### Task goal
Can you extract every line of text from the records below, copying each one word for word and leaving the pictures out of your answer?

Records for this exercise Start Marker

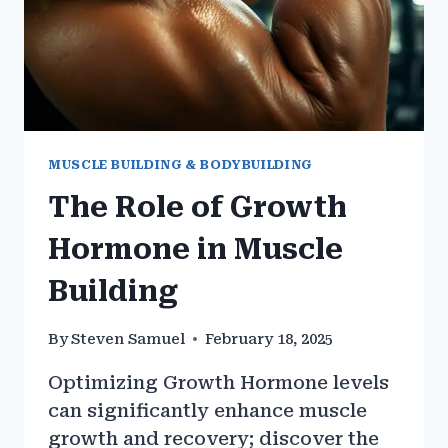
MUSCLE BUILDING & BODYBUILDING
The Role of Growth
Hormone in Muscle
Building
By
Steven Samuel
February 18, 2025
Optimizing Growth Hormone levels
can significantly enhance muscle
growth and recovery; discover the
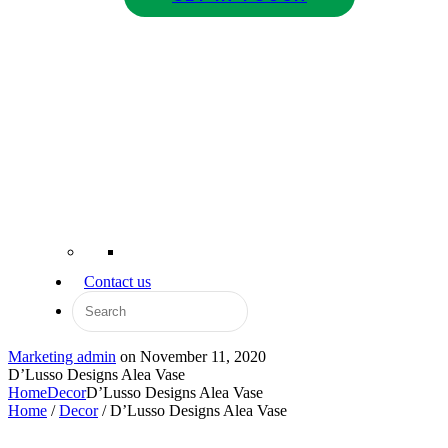
Contact us
Marketing admin
on
November 11, 2020
D’Lusso Designs Alea Vase
Home
Decor
D’Lusso Designs Alea Vase
Home
/
Decor
/ D’Lusso Designs Alea Vase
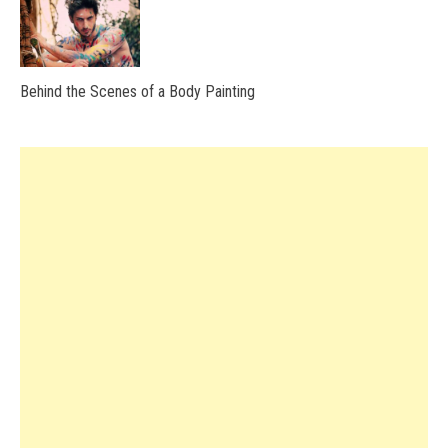
Behind the Scenes of a Body Painting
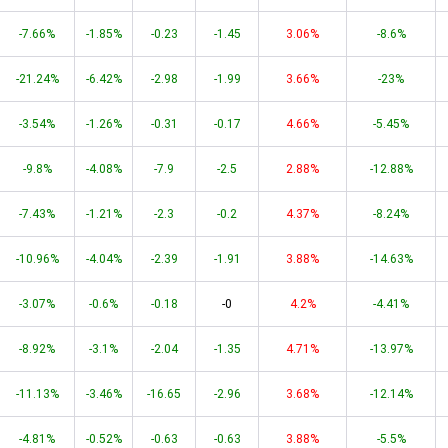
-7.66%
-1.85%
-0.23
-1.45
3.06%
-8.6%
-21.24%
-6.42%
-2.98
-1.99
3.66%
-23%
-3.54%
-1.26%
-0.31
-0.17
4.66%
-5.45%
-9.8%
-4.08%
-7.9
-2.5
2.88%
-12.88%
-7.43%
-1.21%
-2.3
-0.2
4.37%
-8.24%
-10.96%
-4.04%
-2.39
-1.91
3.88%
-14.63%
-3.07%
-0.6%
-0.18
-0
4.2%
-4.41%
-8.92%
-3.1%
-2.04
-1.35
4.71%
-13.97%
-11.13%
-3.46%
-16.65
-2.96
3.68%
-12.14%
-4.81%
-0.52%
-0.63
-0.63
3.88%
-5.5%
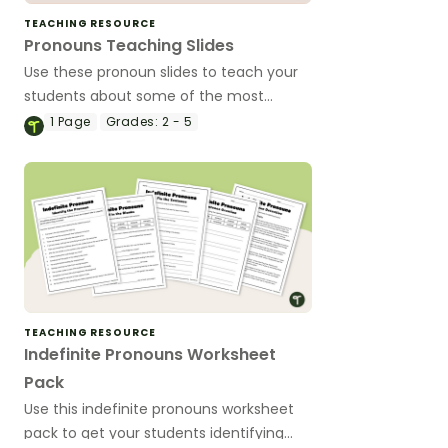
TEACHING RESOURCE
Pronouns Teaching Slides
Use these pronoun slides to teach your
students about some of the most
common types of pronouns.
1
Page
Grades:
2 - 5
TEACHING RESOURCE
Indefinite Pronouns Worksheet
Pack
Use this indefinite pronouns worksheet
pack to get your students identifying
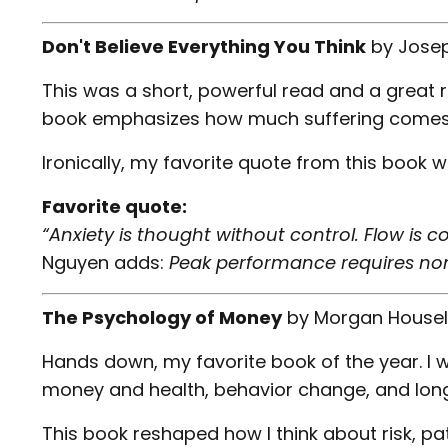
Don't Believe Everything You Think
by
Jose
This was a short, powerful read and a great 
book emphasizes how much suffering comes fr
Ironically, my favorite quote from this book w
Favorite quote:
“Anxiety is thought without control. Flow is c
Nguyen adds:
Peak performance requires non
The Psychology of Money
by
Morgan Housel
Hands down, my favorite book of the year. I wi
money and health, behavior change, and lon
This book reshaped how I think about risk, pa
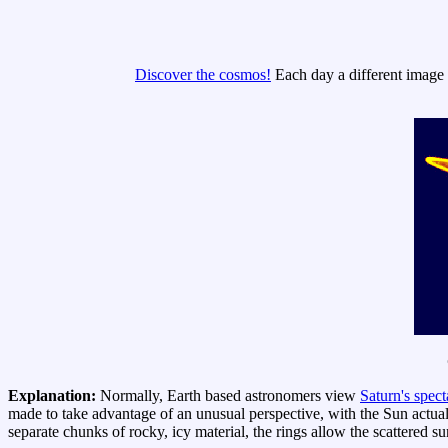
Discover the cosmos!
Each day a different image o
Explanation:
Normally, Earth based astronomers view
Saturn's spect
made to take advantage of an unusual perspective, with the Sun actual
separate chunks of rocky, icy material, the rings allow the scattered s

Records for this exercise End Marker

### Response to the task
MUSCLE BUILDING & BODYBUILDING
The Role of Growth
Hormone in Muscle
Building
By
Steven Samuel
February 18, 2025
Optimizing Growth Hormone levels
can significantly enhance muscle
growth and recovery; discover the
Contact us
Marketing admin
on
November 11, 2020
D’Lusso Designs Alea Vase
Home
Decor
D’Lusso Designs Alea Vase
Home
/
Decor
/ D’Lusso Designs Alea Vase
Behind the Scenes of a Body Painting
-7.66%
-1.85%
-0.23
-1.45
3.06%
-8.6%
-21.24%
-6.42%
-2.98
-1.99
3.66%
-23%
-3.54%
-1.26%
-0.31
-0.17
4.66%
-5.45%
-9.8%
-4.08%
-7.9
-2.5
2.88%
-12.88%
-7.43%
-1.21%
-2.3
-0.2
4.37%
-8.24%
-10.96%
-4.04%
-2.39
-1.91
3.88%
-14.63%
-3.07%
-0.6%
-0.18
-0
4.2%
-4.41%
-8.92%
-3.1%
-2.04
-1.35
4.71%
-13.97%
-11.13%
-3.46%
-16.65
-2.96
3.68%
-12.14%
-4.81%
-0.52%
-0.63
-0.63
3.88%
-5.5%
TEACHING RESOURCE
Pronouns Teaching Slides
Use these pronoun slides to teach your
students about some of the most
common types of pronouns.
1
Page
Grades:
2 - 5
TEACHING RESOURCE
Indefinite Pronouns Worksheet
Pack
Use this indefinite pronouns worksheet
pack to get your students identifying
Don't Believe Everything You Think
by
Jose
This was a short, powerful read and a great 
book emphasizes how much suffering comes fr
Ironically, my favorite quote from this book w
Favorite quote:
“Anxiety is thought without control. Flow is c
Nguyen adds:
Peak performance requires non
The Psychology of Money
by
Morgan Housel
Hands down, my favorite book of the year. I wi
money and health, behavior change, and lon
This book reshaped how I think about risk, pa
Discover the cosmos!
Each day a different image o
Explanation:
Normally, Earth based astronomers view
Saturn's spect
made to take advantage of an unusual perspective, with the Sun actual
separate chunks of rocky, icy material, the rings allow the scattered s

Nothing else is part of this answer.